On Miro’s recommendation, Salvador DALI began to take an interest in Surrealism and moved to Paris.His Portrait of Paul Eluard gives him 5th place in our ranking. This work was painted in 1929, the same year that he joined the Surrealist movement and met his future muse, Gala Eluard, the wife of his newfound friend. Dali supposedly painted this portrait at the moment when he fell in love with Gala. The head-and-shoulders portrait of the Surrealist poet floats above a desert landscape infested with multiple dream-like elements that are typical of his paranoid and critical way of working. This small oil on cardboard measuring 33 x 25 cm sold for the equivalent of $19.3 million in 2011 (more than doubling its high estimate), compared to just $1.7 million when it was sold in 1989 (Christie’s New York on 14 November 1989). In turn, Dali inspired Paul Eluard to write a poem entitled « Donner à voir ».

These top sales for Miro and Dali, all three very recent (between 2011 and 2012), reflect the frenetic competition to the tune of millions of dollars as collectors attempt to snap up the historic pieces that are the safe bets of modern art. The same is true of Brancusi, Matisse and Picasso.

Henri MATISSE‘s Odalisques are particularly in demand. Using models, he painted a series on this theme in Nice between 1917 and 1930. They depict women in seductive poses, inspired by the artist’s many visits to the Orient. The women’s bodies and the interplay of motifs are both equally important in creating a work that represents a quest for beauty and calmness. Works from this period rarely appear at auction, hence the two sales in excess of $15 million.
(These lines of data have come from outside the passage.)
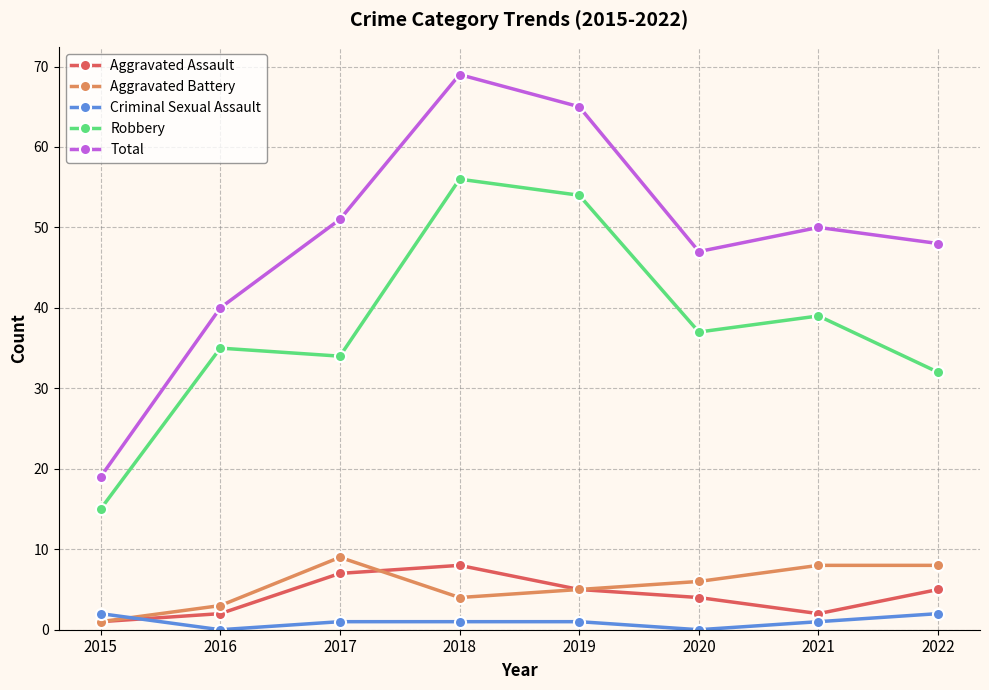

True or false: Aggravated Battery and Total cross at least once.

False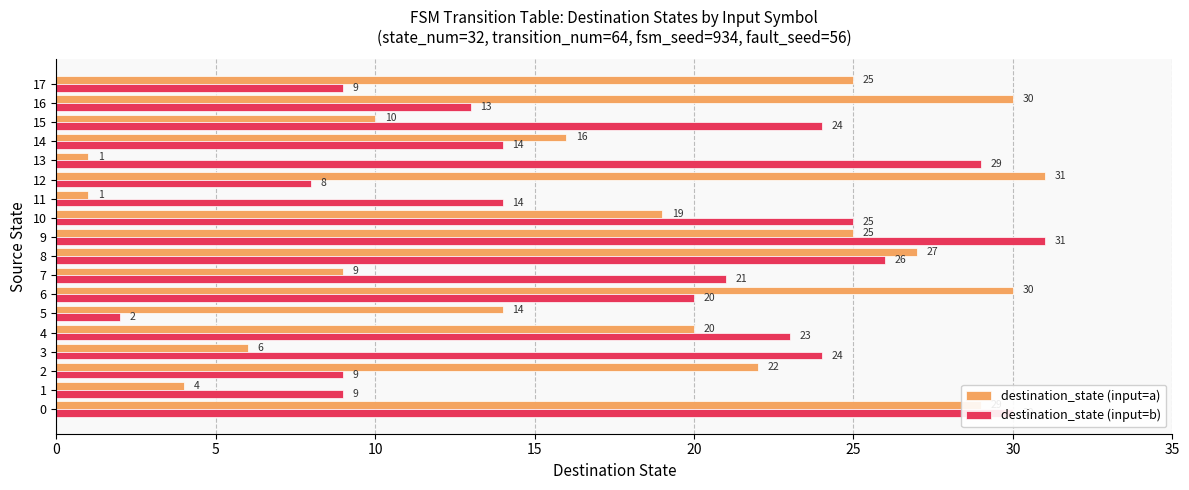

What is the average value of the destination_state (input=a) series?

18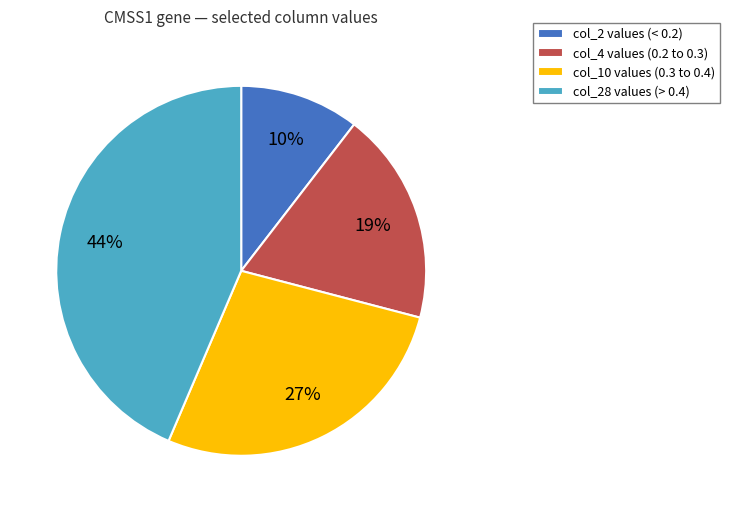

Does col_28 values (> 0.4) represent more than half of the total?

No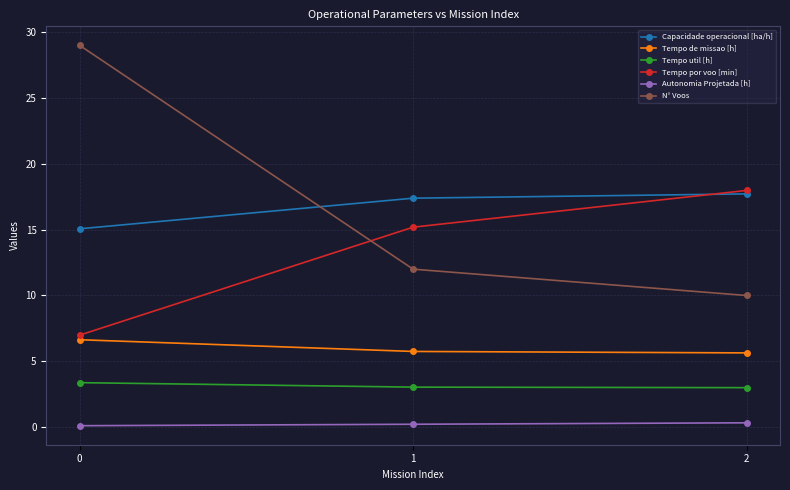

Rank the series by their maximum value, from lowest to highest.

Autonomia Projetada [h], Tempo util [h], Tempo de missao [h], Capacidade operacional [ha/h], Tempo por voo [min], N° Voos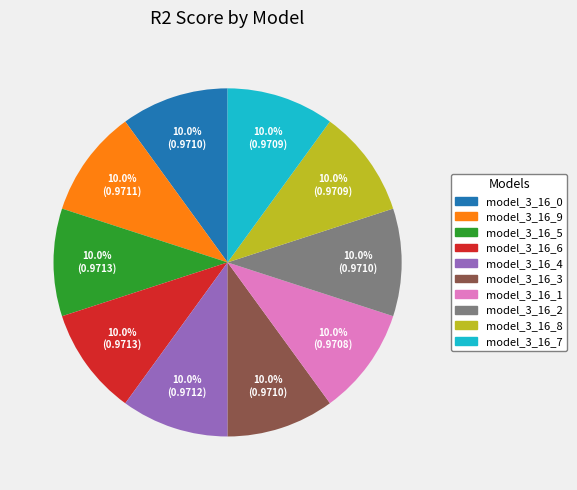

To the nearest percent, what percentage of the pie is model_3_16_0?

10%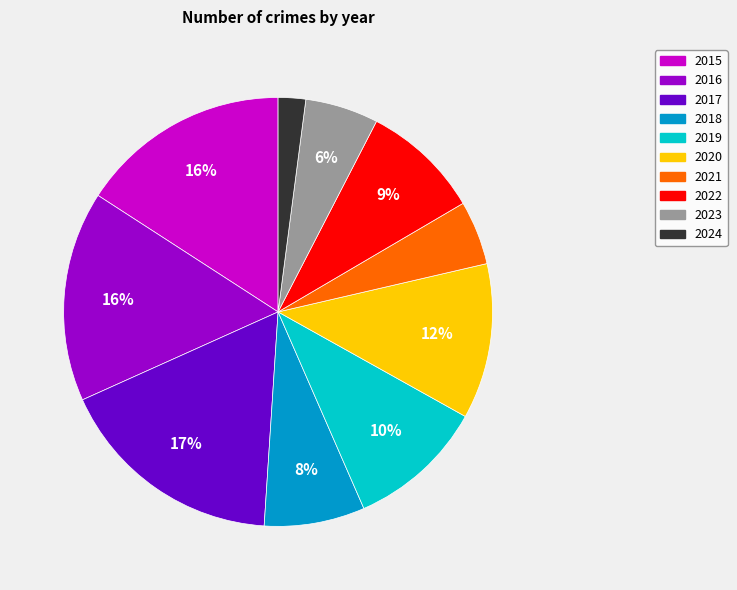

To the nearest percent, what is the difference between the 2017 and 2024 slice percentages?

15%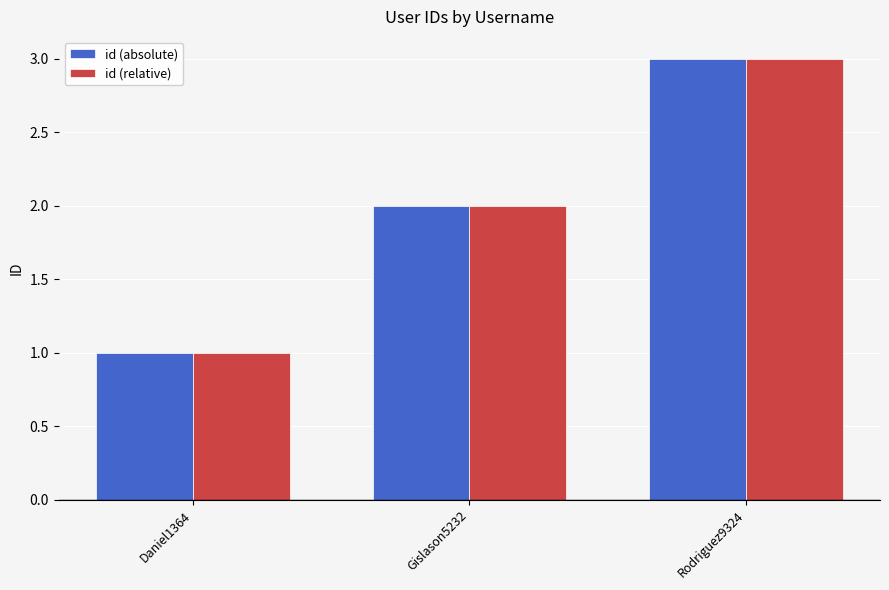

The id (relative) series shows 1 at Rodriguez9324. True or false?

False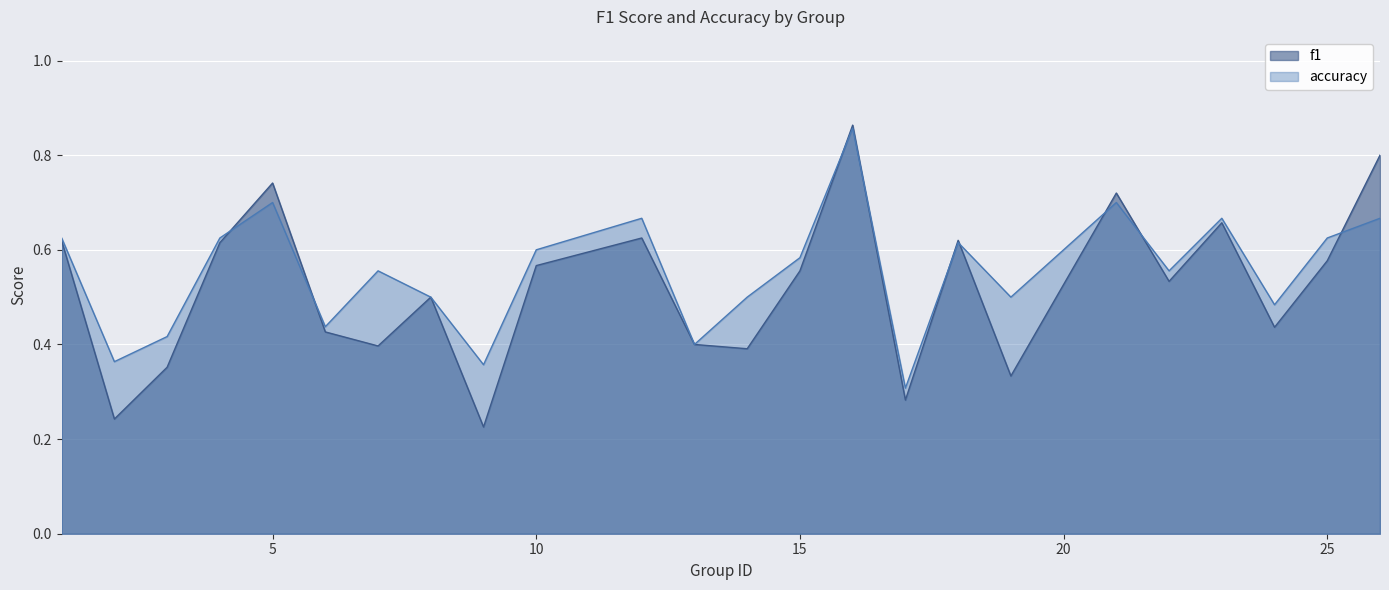

What is the difference between the f1 values at 7 and 26?

0.4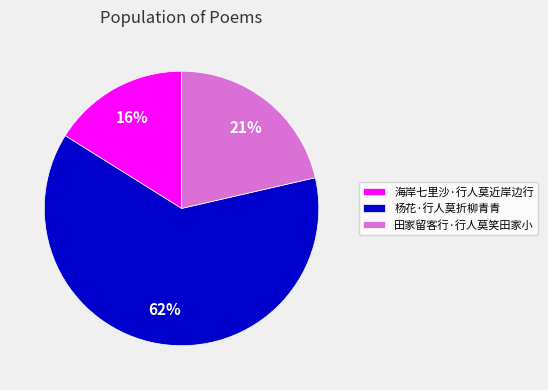

To the nearest percent, what is the difference between the 杨花·行人莫折柳青青 and 田家留客行·行人莫笑田家小 slice percentages?

41%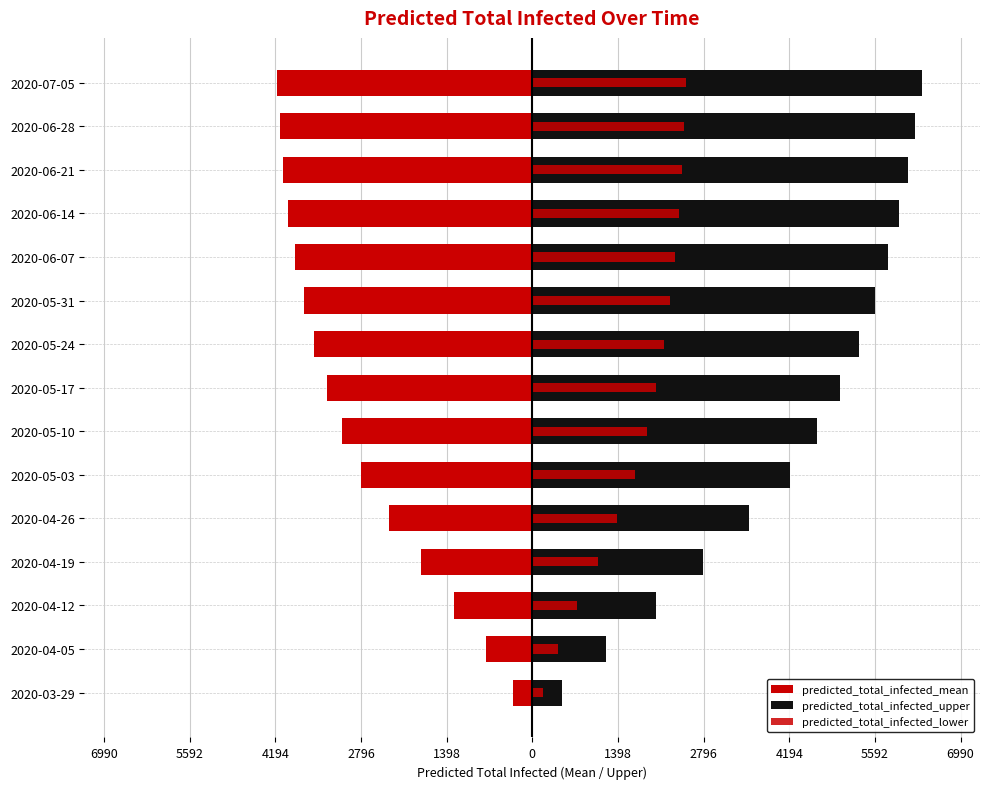

The predicted_total_infected_upper series shows 6255 at 2020-06-28. True or false?

True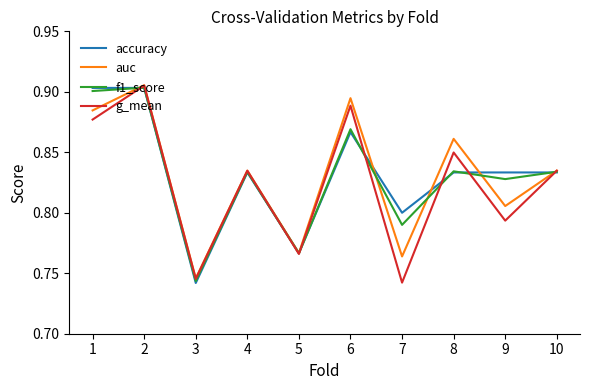

What is the total value across all series at 5?

3.1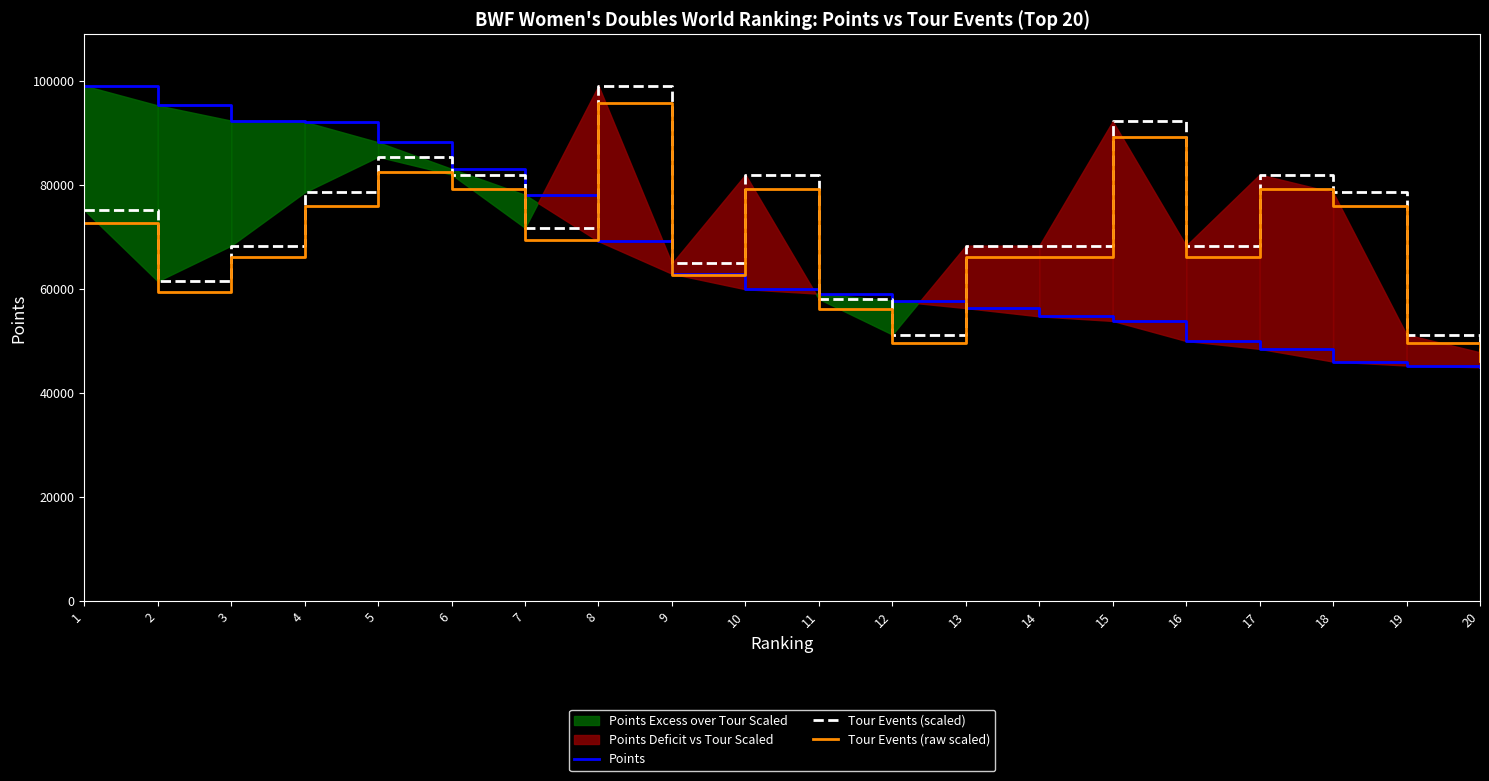

The Points series shows 53872.6 at 15. True or false?

True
During the same period, Picasso was painting his women from memory, rather than from models like his friend Matisse. The two Picassos in the Top 10 are calm, intimate works that reflect the artist’s short-lived return to Classicism and a more figurative style after his Cubist period. After 1925, Picasso would begin exploring Surrealism through convulsive visions depicting extremely distorted female bodies.

Blackwell’s Island, sold for $17 million in May 2013, is the third sale of works by Hopper. It was posted a few months before his record of $36 million for a 1930s piece. Last year, the artist once again set a new record. As for Piet MONDRIAAN, he takes second place in our ranking with a neo-plastic composition which sold for $24.6 million, double its high estimate, though this sale was in the very particular context of the break-up of the Pierre Bergé collection at the Grand Palais de Paris in 2009. It was also on the occasion of this historic sale that Christie’s produced a new record for Constantin BRANCUSI to the tune of $33.35 million (Madame L.R.). Brancusi is the creator of the only sculpture in this Top 10. It is one of his most famous, if not the most iconic, of his works: L’Oiseau dans l’espace, sold for double its high estimate in 2005.In total, he produced 16 versions of this Oiseau (7 in marble and 9 in bronze) synthesised in a surge of momentum that condenses the aesthetic of speed that is so dear to modern artists of this period.